+++ Given records +++

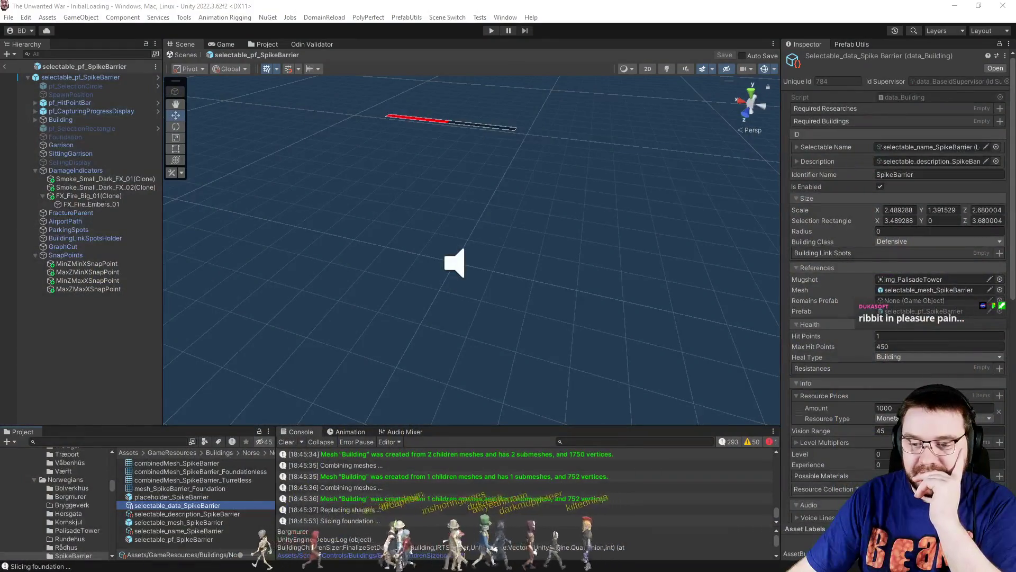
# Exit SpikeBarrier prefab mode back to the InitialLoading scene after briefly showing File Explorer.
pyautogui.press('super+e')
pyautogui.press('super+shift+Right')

+++
+++ Given records +++

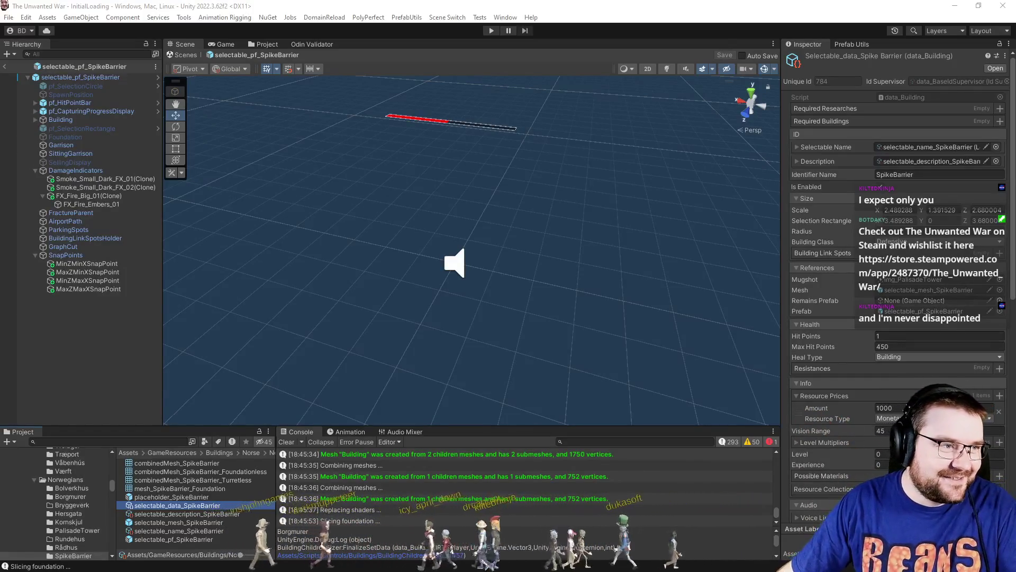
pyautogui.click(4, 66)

+++

- **Work order**
Using the listing above, show each line holding the string "super".

- **Written answer**
pyautogui.press('super+e')
pyautogui.press('super+shift+Right')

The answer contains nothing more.